Warte nicht auf große freie Blöcke. Lerne in den kleinen Lücken, die du eh hast, im Pendeln oder in der Mittagspause, und plane sonntags die ganze Woche, damit nichts untergeht. Halte dir zwei, drei feste Blöcke für den schweren Stoff frei. Nutze aktives Abrufen, also dich selbst abfragen statt nur lesen. Und schütze deinen Schlaf.
Der häufigste Fehler ist, auf einen freien Abend zu warten, der nie kommt. Wenn du arbeitest, ist der Abend weg. Also nutzt du das, was du schon hast. Eine Busfahrt, eine Kaffeepause, zehn Minuten vor einem Meeting. Das summiert sich schneller, als du denkst.
Plane die Woche, bevor sie beginnt. Schau dir deine Schichten an, such dir deine Lernzeiten aus und trag sie ein wie echte Termine. In diesen Zeiten gibst du den schwersten Themen zwei, drei Blöcke, in denen nichts dich stört. Handy in einen anderen Raum, nur eine Sache.

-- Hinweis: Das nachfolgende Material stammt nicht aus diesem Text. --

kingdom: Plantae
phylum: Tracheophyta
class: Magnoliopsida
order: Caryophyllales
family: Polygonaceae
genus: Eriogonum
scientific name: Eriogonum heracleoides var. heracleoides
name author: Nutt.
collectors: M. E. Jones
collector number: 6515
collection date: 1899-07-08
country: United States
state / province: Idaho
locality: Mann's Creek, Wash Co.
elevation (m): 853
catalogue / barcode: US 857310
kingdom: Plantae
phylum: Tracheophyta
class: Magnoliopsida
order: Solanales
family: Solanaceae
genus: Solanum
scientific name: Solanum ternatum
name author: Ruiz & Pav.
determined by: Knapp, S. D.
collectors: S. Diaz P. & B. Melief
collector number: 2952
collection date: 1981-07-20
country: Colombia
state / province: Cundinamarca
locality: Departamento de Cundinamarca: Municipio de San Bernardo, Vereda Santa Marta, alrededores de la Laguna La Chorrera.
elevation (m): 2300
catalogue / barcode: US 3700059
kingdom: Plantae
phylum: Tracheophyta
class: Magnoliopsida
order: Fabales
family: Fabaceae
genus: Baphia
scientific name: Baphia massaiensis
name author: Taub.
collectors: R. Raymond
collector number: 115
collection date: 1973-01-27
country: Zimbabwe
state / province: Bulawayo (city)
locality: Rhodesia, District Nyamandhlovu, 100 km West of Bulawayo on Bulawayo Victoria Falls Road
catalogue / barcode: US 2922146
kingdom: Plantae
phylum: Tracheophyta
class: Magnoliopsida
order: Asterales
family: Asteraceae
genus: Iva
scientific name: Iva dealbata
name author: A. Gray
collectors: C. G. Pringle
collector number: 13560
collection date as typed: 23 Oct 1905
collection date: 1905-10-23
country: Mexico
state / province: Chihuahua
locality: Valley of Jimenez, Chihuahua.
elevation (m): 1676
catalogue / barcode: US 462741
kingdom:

Die Methode zählt mehr als die Stunden. Notizen nochmal lesen fühlt sich nach Lernen an, bleibt aber kaum hängen. Dich selbst abfragen bleibt. Frag dich ab, versuch die Antwort zu erinnern, bevor du nachschaust, und steck deine Zeit in das, was du immer wieder falsch machst. Und tausch keinen Schlaf gegen Lernen. Ein müder Kopf vergisst das, was du gerade gelernt hast.
- 1Schau dir sonntags deine Arbeitswoche an und trag deine Lernzeiten wie echte Termine ein.
- 2Sammle deine toten Zeiten: Pendeln, Mittag, Warten. Pack in jede eine kleine Aufgabe.
- 3Such dir zwei, drei tiefe Blöcke für den schweren Stoff. Handy weg, eine Sache nach der anderen.
- 4Tausch das Nochmal-Lesen gegen aktives Abrufen. Frag dich ab, dann prüf nach.
- 5Steck Extra-Zeit in das, was du immer wieder falsch machst, nicht in das, was du schon kannst.
- 6Schütze deinen Schlaf. Müde lernen ist verschenkte Zeit.